◆ **Exercise directions**
Render every line of the items below as a Markdown table with the columns Row and Text, numbering the rows in order and omitting blank lines. Leave the pictures out of the table.

........

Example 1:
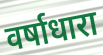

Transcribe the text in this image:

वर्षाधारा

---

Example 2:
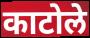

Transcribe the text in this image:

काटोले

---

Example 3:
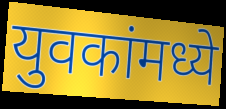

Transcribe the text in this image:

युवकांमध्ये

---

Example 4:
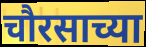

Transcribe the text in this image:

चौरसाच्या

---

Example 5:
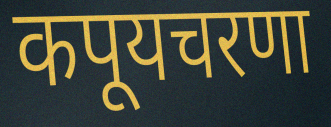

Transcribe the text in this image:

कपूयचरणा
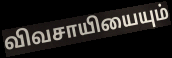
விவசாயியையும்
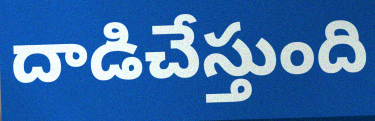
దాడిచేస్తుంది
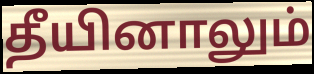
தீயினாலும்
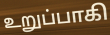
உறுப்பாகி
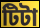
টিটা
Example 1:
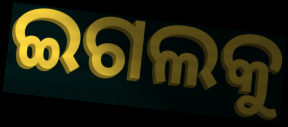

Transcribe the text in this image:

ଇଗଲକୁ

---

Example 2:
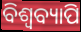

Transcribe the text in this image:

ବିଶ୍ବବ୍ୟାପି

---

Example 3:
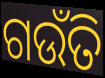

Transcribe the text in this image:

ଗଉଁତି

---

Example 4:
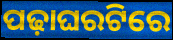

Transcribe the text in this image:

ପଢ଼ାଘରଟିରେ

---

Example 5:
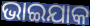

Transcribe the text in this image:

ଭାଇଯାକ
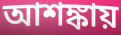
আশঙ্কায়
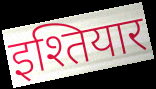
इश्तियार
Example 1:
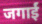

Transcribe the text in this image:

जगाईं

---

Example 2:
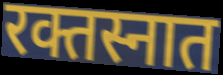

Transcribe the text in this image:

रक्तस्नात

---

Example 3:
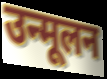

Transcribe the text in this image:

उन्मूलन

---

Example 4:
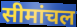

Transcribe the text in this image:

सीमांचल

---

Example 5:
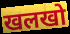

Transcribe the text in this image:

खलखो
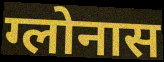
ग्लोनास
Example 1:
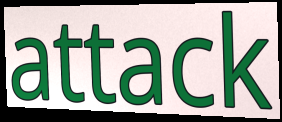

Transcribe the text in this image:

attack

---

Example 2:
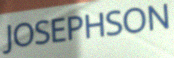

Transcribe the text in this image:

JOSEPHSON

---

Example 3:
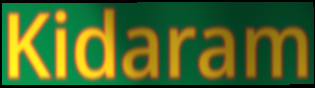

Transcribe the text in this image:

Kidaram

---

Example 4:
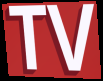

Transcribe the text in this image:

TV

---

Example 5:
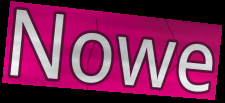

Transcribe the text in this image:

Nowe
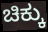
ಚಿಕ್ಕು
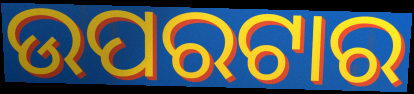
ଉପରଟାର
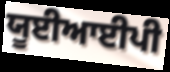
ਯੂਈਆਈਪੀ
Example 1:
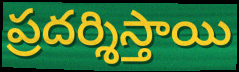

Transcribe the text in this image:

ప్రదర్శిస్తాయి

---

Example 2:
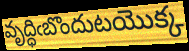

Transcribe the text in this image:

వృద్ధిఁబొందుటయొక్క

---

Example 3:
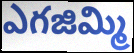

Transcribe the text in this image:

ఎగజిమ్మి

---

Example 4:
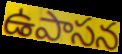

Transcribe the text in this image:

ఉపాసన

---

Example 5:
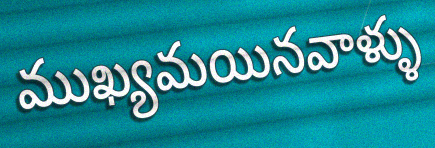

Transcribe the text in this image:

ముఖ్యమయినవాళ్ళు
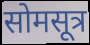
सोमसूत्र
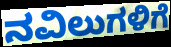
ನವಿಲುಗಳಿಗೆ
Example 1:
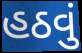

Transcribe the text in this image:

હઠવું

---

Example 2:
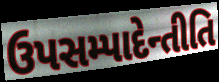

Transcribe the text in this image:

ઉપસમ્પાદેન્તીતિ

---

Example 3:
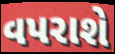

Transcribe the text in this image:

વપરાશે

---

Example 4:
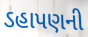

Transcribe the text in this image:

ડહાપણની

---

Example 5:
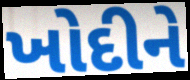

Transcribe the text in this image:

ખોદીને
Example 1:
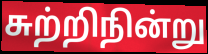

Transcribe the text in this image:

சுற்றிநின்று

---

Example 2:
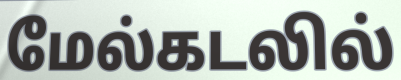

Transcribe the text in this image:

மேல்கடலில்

........

◆ **Written solution**
| Row | Text |
|---|---|
| 1 | Example 1: |
| 2 | Transcribe the text in this image: |
| 3 | वर्षाधारा |
| 4 | --- |
| 5 | Example 2: |
| 6 | Transcribe the text in this image: |
| 7 | काटोले |
| 8 | --- |
| 9 | Example 3: |
| 10 | Transcribe the text in this image: |
| 11 | युवकांमध्ये |
| 12 | --- |
| 13 | Example 4: |
| 14 | Transcribe the text in this image: |
| 15 | चौरसाच्या |
| 16 | --- |
| 17 | Example 5: |
| 18 | Transcribe the text in this image: |
| 19 | कपूयचरणा |
| 20 | விவசாயியையும் |
| 21 | దాడిచేస్తుంది |
| 22 | தீயினாலும் |
| 23 | உறுப்பாகி |
| 24 | টিটা |
| 25 | Example 1: |
| 26 | Transcribe the text in this image: |
| 27 | ଇଗଲକୁ |
| 28 | --- |
| 29 | Example 2: |
| 30 | Transcribe the text in this image: |
| 31 | ବିଶ୍ବବ୍ୟାପି |
| 32 | --- |
| 33 | Example 3: |
| 34 | Transcribe the text in this image: |
| 35 | ଗଉଁତି |
| 36 | --- |
| 37 | Example 4: |
| 38 | Transcribe the text in this image: |
| 39 | ପଢ଼ାଘରଟିରେ |
| 40 | --- |
| 41 | Example 5: |
| 42 | Transcribe the text in this image: |
| 43 | ଭାଇଯାକ |
| 44 | আশঙ্কায় |
| 45 | इश्तियार |
| 46 | Example 1: |
| 47 | Transcribe the text in this image: |
| 48 | जगाईं |
| 49 | --- |
| 50 | Example 2: |
| 51 | Transcribe the text in this image: |
| 52 | रक्तस्नात |
| 53 | --- |
| 54 | Example 3: |
| 55 | Transcribe the text in this image: |
| 56 | उन्मूलन |
| 57 | --- |
| 58 | Example 4: |
| 59 | Transcribe the text in this image: |
| 60 | सीमांचल |
| 61 | --- |
| 62 | Example 5: |
| 63 | Transcribe the text in this image: |
| 64 | खलखो |
| 65 | ग्लोनास |
| 66 | Example 1: |
| 67 | Transcribe the text in this image: |
| 68 | attack |
| 69 | --- |
| 70 | Example 2: |
| 71 | Transcribe the text in this image: |
| 72 | JOSEPHSON |
| 73 | --- |
| 74 | Example 3: |
| 75 | Transcribe the text in this image: |
| 76 | Kidaram |
| 77 | --- |
| 78 | Example 4: |
| 79 | Transcribe the text in this image: |
| 80 | TV |
| 81 | --- |
| 82 | Example 5: |
| 83 | Transcribe the text in this image: |
| 84 | Nowe |
| 85 | ಚಿಕ್ಕು |
| 86 | ଉପରଟାର |
| 87 | ਯੂਈਆਈਪੀ |
| 88 | Example 1: |
| 89 | Transcribe the text in this image: |
| 90 | ప్రదర్శిస్తాయి |
| 91 | --- |
| 92 | Example 2: |
| 93 | Transcribe the text in this image: |
| 94 | వృద్ధిఁబొందుటయొక్క |
| 95 | --- |
| 96 | Example 3: |
| 97 | Transcribe the text in this image: |
| 98 | ఎగజిమ్మి |
| 99 | --- |
| 100 | Example 4: |
| 101 | Transcribe the text in this image: |
| 102 | ఉపాసన |
| 103 | --- |
| 104 | Example 5: |
| 105 | Transcribe the text in this image: |
| 106 | ముఖ్యమయినవాళ్ళు |
| 107 | सोमसूत्र |
| 108 | ನವಿಲುಗಳಿಗೆ |
| 109 | Example 1: |
| 110 | Transcribe the text in this image: |
| 111 | હઠવું |
| 112 | --- |
| 113 | Example 2: |
| 114 | Transcribe the text in this image: |
| 115 | ઉપસમ્પાદેન્તીતિ |
| 116 | --- |
| 117 | Example 3: |
| 118 | Transcribe the text in this image: |
| 119 | વપરાશે |
| 120 | --- |
| 121 | Example 4: |
| 122 | Transcribe the text in this image: |
| 123 | ડહાપણની |
| 124 | --- |
| 125 | Example 5: |
| 126 | Transcribe the text in this image: |
| 127 | ખોદીને |
| 128 | Example 1: |
| 129 | Transcribe the text in this image: |
| 130 | சுற்றிநின்று |
| 131 | --- |
| 132 | Example 2: |
| 133 | Transcribe the text in this image: |
| 134 | மேல்கடலில் |